In haar advies van 12 januari 2007 verklaarde Skatterättsnämnden dat SKF in beide gevallen de voorbelasting over deze diensten kon aftrekken. Volgens Skatterättsnämnden maakten de door SKF aan de dochtermaatschappij en de verbonden onderneming geleverde diensten deel uit van een economische activiteit, en was de voorbelasting over de gemaakte kosten ten tijde van de verwerving van deze vennootschappen aftrekbaar geweest. Hetzelfde zou gelden voor de voorbelasting over de kosten die ontstonden bij de beëindiging van de activiteit. Het feit dat de activiteit in de verbonden onderneming geleidelijk werd beëindigd, zou hieraan niet afdoen.

17.

Skatteverket heeft tegen het prealabel advies beroep ingesteld bij Regeringsrätten en geconcludeerd dat aftrek van de btw over de gebruikte diensten niet is toegestaan. SKF heeft op haar beurt Regeringsrätten verzocht het prealabel advies te bevestigen.

18.

Tegen deze achtergrond heeft Regeringsrätten de behandeling van de zaak geschorst en het Hof de volgende prejudiciële vragen voorgelegd:

„1)

Moeten de artikelen 2 en 4 van de Zesde richtlijn en de artikelen 2 en 9 van richtlijn 2006/112/EG aldus worden uitgelegd dat de verkoop van aandelen in een dochtermaatschappij door een belastingplichtige die belasting verschuldigd is over de diensten ten behoeve van deze dochtermaatschappij, onderworpen is aan btw?

2)

Indien op de eerste vraag wordt geantwoord dat de verkoop een belaste handeling vormt, valt hij dan onder de vrijstelling van de belasting voor handelingen inzake aandelen in een vennootschap in de zin van artikel 13, B, sub d, punt 5, van de Zesde richtlijn en artikel 135, lid 1, sub f, van [richtlijn 2006/112]?

3)

Ongeacht het antwoord op de voorafgaande vragen: kan er aanspraak worden gemaakt op een aftrekrecht voor kosten die rechtstreeks betrekking hebben op de verkoop, zoals voor algemene kosten?

4)

Is het voor de beantwoording van de voorafgaande vragen van belang, dat de aandelen in een dochtermaatschappij geleidelijk worden verkocht?”

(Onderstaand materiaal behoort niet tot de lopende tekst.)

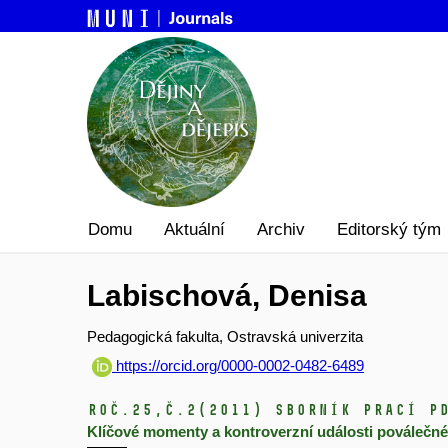
Domu
Aktuální
Archiv
Editorský tým
Labischová, Denisa
Pedagogická fakulta, Ostravská univerzita
https://orcid.org/0000-0002-0482-6489
Roč.25,
č.2
(2011)
Sborník prací P
Klíčové momenty a kontroverzní události poválečné 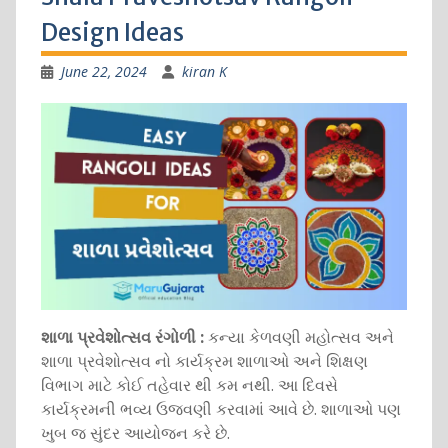
Design Ideas
June 22, 2024
kiran K
શાળા પ્રવેશોત્સવ રંગોળી :
કન્યા કેળવણી મહોત્સવ અને
શાળા પ્રવેશોત્સવ નો કાર્યક્રમ શાળાઓ અને શિક્ષણ
વિભાગ માટે કોઈ તહેવાર થી કમ નથી. આ દિવસે
કાર્યક્રમની ભવ્ય ઉજવણી કરવામાં આવે છે. શાળાઓ પણ
ખુબ જ સુંદર આયોજન કરે છે.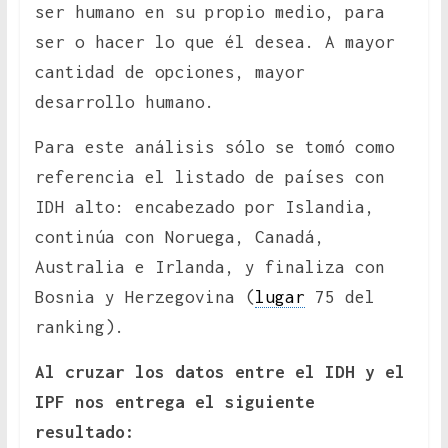
ser humano en su propio medio, para
ser o hacer lo que él desea. A mayor
cantidad de opciones, mayor
desarrollo humano.
Para este análisis sólo se tomó como
referencia el listado de países con
IDH alto: encabezado por Islandia,
continúa con Noruega, Canadá,
Australia e Irlanda, y finaliza con
Bosnia y Herzegovina (
lugar
75 del
ranking).
Al cruzar los datos entre el IDH y el
IPF nos entrega el siguiente
resultado: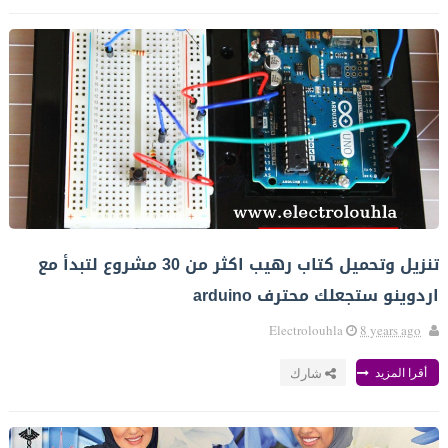
تنزيل وتحميل كتاب رهيب اكثر من 30 مشروع لتبدأ مع
اردوينو ستجعلك محترف arduino
Electrolouhla
8 years ago
أقرا المزيد
شارك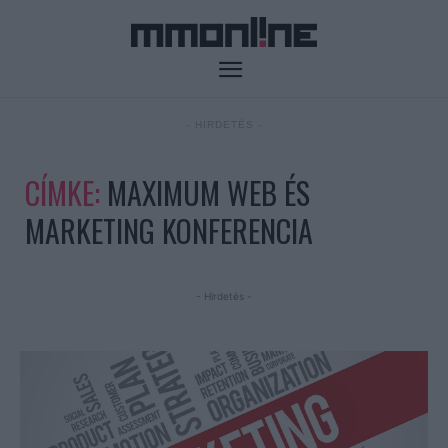
- HIRDETÉS -
CÍMKE:
MAXIMUM WEB ÉS
MARKETING KONFERENCIA
- Hirdetés -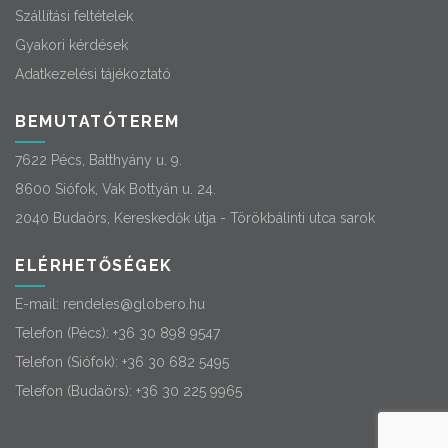
Szállítási feltételek
Gyakori kérdések
Adatkezelési tájékoztató
BEMUTATÓTEREM
7622 Pécs, Batthyány u. 9.
8600 Siófok, Vak Bottyán u. 24.
2040 Budaörs, Kereskedők útja - Törökbálinti utca sarok
ELÉRHETŐSÉGEK
E-mail:
rendeles@globero.hu
Telefon (Pécs):
+36 30 898 9547
Telefon (Siófok):
+36 30 682 5495
Telefon (Budaörs):
+36 30 225 9965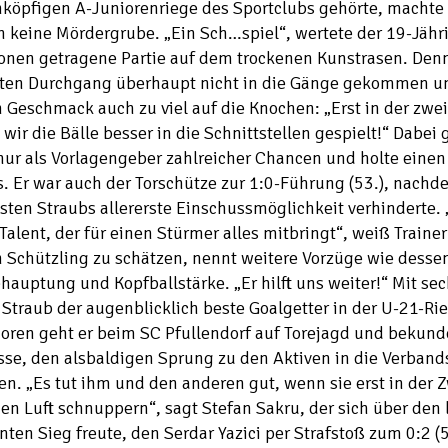
nköpfigen A-Juniorenriege des Sportclubs gehörte, machte
 keine Mördergrube. „Ein Sch…spiel“, wertete der 19-Jähr
onen getragene Partie auf dem trockenen Kunstrasen. Denn
sten Durchgang überhaupt nicht in die Gänge gekommen un
 Geschmack auch zu viel auf die Knochen: „Erst in der zwei
wir die Bälle besser in die Schnittstellen gespielt!“ Dabei 
nur als Vorlagengeber zahlreicher Chancen und holte einen
. Er war auch der Torschütze zur 1:0-Führung (53.), nachd
sten Straubs allererste Einschussmöglichkeit verhinderte. 
Talent, der für einen Stürmer alles mitbringt“, weiß Traine
 Schützling zu schätzen, nennt weitere Vorzüge wie desse
hauptung und Kopfballstärke. „Er hilft uns weiter!“ Mit sech
Straub der augenblicklich beste Goalgetter in der U-21-Rie
oren geht er beim SC Pfullendorf auf Torejagd und bekund
sse, den alsbaldigen Sprung zu den Aktiven in die Verband
en. „Es tut ihm und den anderen gut, wenn sie erst in der 
en Luft schnuppern“, sagt Stefan Sakru, der sich über den 
nten Sieg freute, den Serdar Yazici per Strafstoß zum 0:2 (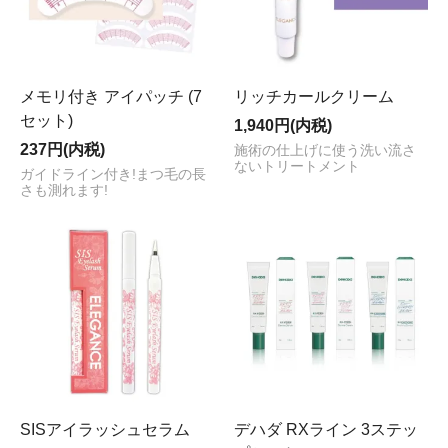
メモリ付き アイパッチ (7
リッチカールクリーム
セット)
1,940円(内税)
237円(内税)
施術の仕上げに使う洗い流さ
ないトリートメント
ガイドライン付き!まつ毛の長
さも測れます!
SISアイラッシュセラム
デハダ RXライン 3ステッ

IV — Procesverloop voor het Hof

19.

Overeenkomstig artikel 23 van het Statuut van het Hof van Justitie zijn schriftelijke opmerkingen ingediend door Skatteverket, SKF, de Duitse regering, de regering van het Verenigd Koninkrijk alsook de Commissie van Europese Gemeenschappen. Met uitzondering van Skatteverket en de regering van het Verenigd Koninkrijk, die daar niet waren vertegenwoordigd, zijn deze partijen eveneens gehoord ter terechtzitting van 4 december 2008.

V — Analyse

A — Inleidende opmerkingen

20.

Zoals gezegd, draait het hoofdgeding om de vraag of SKF de btw kan aftrekken over verkregen diensten op het gebied van taxaties van effecten, bijstand bij onderhandelingen en juridisch advies ter zake van de verkoop van aandelen in een dochtermaatschappij en een verbonden onderneming.

21.

In algemene zin wil ik eraan herinneren dat het gemeenschappelijke btw-stelsel de volkomen neutraliteit van de belastingdruk op alle economische activiteiten waarborgt, ongeacht hun doel of resultaat, mits deze activiteiten in beginsel zelf aan de heffing van btw zijn onderworpen. ( 7 )

22.

Volgens vaste rechtspraak van het Hof volgt uit artikel 17, lid 5, van de Zesde richtlijn, gelezen in het licht van lid 2 ervan, dat het recht op btw-aftrek een rechtstreeks en onmiddellijk verband vereist tussen de verworven goederen of diensten en de handelingen in een later stadium die recht op aftrek geven. ( 8 ) Anders gezegd, er dient in beginsel een rechtstreeks en onmiddellijk verband te bestaan tussen een bepaalde handeling in een eerder stadium en een of meer in een later stadium verrichte handelingen die recht op aftrek geven, opdat aan de belastingplichtige een recht op aftrek van de voorbelasting kan worden verleend en de omvang van dat recht kan worden bepaald. ( 9 )

23.

Het Hof heeft evenwel verklaard dat de belastingplichtige recht op aftrek heeft, ook al bestaat er geen rechtstreeks en onmiddellijk verband tussen een bepaalde handeling in een eerder stadium en een of meer in een later stadium verrichte handelingen die recht op aftrek geven, wanneer de kosten van de betrokken diensten deel uitmaken van zijn algemene kosten en als zodanig bestanddeel zijn van de prijs van de door hem geleverde goederen of verrichte diensten. ( 10 )

24.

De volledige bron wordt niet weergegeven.